### 材料相关问题:
A. 请照录阅读文段中从“Python SDK 快速入门”一直到“blocks = client.ast.extract_cited_text(file.read())”的全部文字。
B. 判断以下关于阅读文段的三条陈述是否与原文相符,每条答“是”或“否”,并引用原文中起决定作用的词句:(i)SDK 使用 pip 从 PyPI 安装;(ii)即使 endpoint 不需要 API key,创建客户端时也必须提供 api_key;(iii)在 Windows PowerShell 中使用 export 命令设置环境变量。

### 阅读文段:
===

跳转到内容

Python SDK 快速入门

从 PyPI 安装 SDK:

Terminal window
pip install nextpdf

创建一个指向你的 NextPDF Connect endpoint 的客户端:

from nextpdf import NextPDF
client = NextPDF(base_url="http://localhost:8080", api_key="your-key")
with open("document.pdf", "rb") as file:
blocks = client.ast.extract_cited_text(file.read())
for block in blocks:
page = block.citation.page_index
confidence = block.citation.confidence
print(f"[page {page}, confidence {confidence:.2f}] {block.text[:100]}")

如果你的 endpoint 不需要 API key,则可以省略 api_key

CLI 和 AI Agent(代理)工作流程可以从环境变量读取连接设置:

Terminal window
export NEXTPDF_BASE_URL=http://localhost:8080
export NEXTPDF_API_KEY=your-key

在 Windows PowerShell 中:

Terminal window
$env:NEXTPDF_BASE_URL = "http://localhost:8080"

===

数据集条目:
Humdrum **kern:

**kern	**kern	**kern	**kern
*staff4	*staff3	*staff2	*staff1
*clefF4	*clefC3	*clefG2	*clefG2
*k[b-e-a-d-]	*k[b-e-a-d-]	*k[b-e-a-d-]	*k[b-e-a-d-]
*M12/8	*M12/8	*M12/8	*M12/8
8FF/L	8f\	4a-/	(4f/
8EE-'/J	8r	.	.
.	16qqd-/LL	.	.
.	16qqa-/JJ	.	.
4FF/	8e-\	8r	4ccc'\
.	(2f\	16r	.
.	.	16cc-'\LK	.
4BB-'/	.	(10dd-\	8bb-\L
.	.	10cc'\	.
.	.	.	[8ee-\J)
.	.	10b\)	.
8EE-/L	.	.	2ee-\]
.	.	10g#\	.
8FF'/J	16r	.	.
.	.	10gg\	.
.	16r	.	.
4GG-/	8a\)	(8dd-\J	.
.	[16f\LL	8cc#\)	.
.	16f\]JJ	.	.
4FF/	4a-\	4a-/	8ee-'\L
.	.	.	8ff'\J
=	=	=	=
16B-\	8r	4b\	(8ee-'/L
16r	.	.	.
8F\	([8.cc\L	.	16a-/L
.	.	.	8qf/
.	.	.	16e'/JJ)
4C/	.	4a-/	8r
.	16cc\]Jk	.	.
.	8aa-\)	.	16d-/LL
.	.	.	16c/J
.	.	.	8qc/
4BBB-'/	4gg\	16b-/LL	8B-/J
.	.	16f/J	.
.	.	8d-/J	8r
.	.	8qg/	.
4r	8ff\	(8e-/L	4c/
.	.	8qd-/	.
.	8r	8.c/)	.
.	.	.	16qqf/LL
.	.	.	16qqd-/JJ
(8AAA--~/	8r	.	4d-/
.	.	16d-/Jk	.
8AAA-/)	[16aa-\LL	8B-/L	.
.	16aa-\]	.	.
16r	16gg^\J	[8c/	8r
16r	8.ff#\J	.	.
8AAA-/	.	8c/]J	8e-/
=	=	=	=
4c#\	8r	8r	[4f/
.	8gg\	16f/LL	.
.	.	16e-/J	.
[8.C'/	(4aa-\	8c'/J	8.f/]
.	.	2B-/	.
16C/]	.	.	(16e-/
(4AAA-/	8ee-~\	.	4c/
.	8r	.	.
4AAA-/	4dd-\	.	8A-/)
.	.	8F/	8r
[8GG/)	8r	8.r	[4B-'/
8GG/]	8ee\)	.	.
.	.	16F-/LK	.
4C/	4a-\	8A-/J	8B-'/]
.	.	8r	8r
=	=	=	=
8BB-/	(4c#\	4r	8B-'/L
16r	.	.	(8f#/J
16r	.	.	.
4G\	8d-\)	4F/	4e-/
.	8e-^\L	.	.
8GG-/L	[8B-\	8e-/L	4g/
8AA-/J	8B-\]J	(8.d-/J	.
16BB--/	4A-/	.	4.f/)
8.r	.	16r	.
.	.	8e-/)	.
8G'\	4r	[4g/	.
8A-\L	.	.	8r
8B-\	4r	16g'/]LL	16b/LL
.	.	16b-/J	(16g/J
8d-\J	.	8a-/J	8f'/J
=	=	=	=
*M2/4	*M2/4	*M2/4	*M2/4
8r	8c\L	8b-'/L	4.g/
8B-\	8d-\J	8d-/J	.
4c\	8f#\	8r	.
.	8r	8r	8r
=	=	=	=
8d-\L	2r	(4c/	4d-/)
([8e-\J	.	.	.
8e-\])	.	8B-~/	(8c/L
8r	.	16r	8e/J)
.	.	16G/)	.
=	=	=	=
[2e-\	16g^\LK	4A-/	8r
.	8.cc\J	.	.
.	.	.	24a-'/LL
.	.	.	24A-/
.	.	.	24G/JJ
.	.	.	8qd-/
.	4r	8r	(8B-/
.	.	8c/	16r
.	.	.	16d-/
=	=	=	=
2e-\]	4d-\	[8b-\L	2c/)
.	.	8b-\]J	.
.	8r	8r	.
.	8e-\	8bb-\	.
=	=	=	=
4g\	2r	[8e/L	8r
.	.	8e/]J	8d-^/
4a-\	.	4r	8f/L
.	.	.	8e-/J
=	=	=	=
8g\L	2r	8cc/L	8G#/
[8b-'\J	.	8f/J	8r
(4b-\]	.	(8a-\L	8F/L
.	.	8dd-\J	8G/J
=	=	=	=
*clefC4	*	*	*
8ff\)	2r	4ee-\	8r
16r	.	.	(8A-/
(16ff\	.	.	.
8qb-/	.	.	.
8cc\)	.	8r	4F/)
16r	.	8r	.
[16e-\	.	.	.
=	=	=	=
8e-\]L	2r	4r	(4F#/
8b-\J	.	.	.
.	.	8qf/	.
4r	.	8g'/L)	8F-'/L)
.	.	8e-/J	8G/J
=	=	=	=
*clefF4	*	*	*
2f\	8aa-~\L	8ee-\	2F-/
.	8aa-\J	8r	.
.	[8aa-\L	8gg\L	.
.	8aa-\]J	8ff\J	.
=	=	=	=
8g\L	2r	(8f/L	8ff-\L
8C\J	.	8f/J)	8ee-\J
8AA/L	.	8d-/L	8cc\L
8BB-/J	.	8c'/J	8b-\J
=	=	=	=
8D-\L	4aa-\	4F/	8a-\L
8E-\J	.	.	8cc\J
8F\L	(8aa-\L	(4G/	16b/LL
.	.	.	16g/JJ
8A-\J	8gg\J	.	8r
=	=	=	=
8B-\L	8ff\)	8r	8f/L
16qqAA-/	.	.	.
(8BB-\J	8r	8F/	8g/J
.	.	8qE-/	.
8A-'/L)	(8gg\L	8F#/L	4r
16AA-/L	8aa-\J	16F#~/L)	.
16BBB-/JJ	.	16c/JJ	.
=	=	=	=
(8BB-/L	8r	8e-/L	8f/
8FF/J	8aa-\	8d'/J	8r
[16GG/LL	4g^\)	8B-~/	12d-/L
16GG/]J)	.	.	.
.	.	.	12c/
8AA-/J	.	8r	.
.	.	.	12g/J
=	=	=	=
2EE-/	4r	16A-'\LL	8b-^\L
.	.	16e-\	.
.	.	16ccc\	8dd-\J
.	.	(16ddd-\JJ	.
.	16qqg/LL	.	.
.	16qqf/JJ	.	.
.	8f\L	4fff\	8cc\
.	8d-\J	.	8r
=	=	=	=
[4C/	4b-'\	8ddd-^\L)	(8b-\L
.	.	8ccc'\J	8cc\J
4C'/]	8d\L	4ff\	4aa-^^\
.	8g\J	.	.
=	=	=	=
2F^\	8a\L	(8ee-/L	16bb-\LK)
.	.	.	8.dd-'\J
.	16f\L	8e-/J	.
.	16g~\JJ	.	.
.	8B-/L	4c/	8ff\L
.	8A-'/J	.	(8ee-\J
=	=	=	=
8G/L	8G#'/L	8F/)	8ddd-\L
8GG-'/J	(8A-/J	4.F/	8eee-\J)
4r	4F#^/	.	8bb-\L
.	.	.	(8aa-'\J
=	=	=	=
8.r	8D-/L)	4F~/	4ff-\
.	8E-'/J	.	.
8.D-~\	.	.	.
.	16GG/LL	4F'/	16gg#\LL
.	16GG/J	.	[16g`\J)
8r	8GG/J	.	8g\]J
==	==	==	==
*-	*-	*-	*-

===

### 练习答案:
A.
Python SDK 快速入门

从 PyPI 安装 SDK:

Terminal window
pip install nextpdf

创建一个指向你的 NextPDF Connect endpoint 的客户端:

from nextpdf import NextPDF
client = NextPDF(base_url="http://localhost:8080", api_key="your-key")
with open("document.pdf", "rb") as file:
blocks = client.ast.extract_cited_text(file.read())

B.
(i)是:“从 PyPI 安装 SDK”,命令为“pip install nextpdf”。
(ii)否:“如果你的 endpoint 不需要 API key,则可以省略 api_key”。
(iii)否:PowerShell 中的写法是“$env:NEXTPDF_BASE_URL = "http://localhost:8080"”。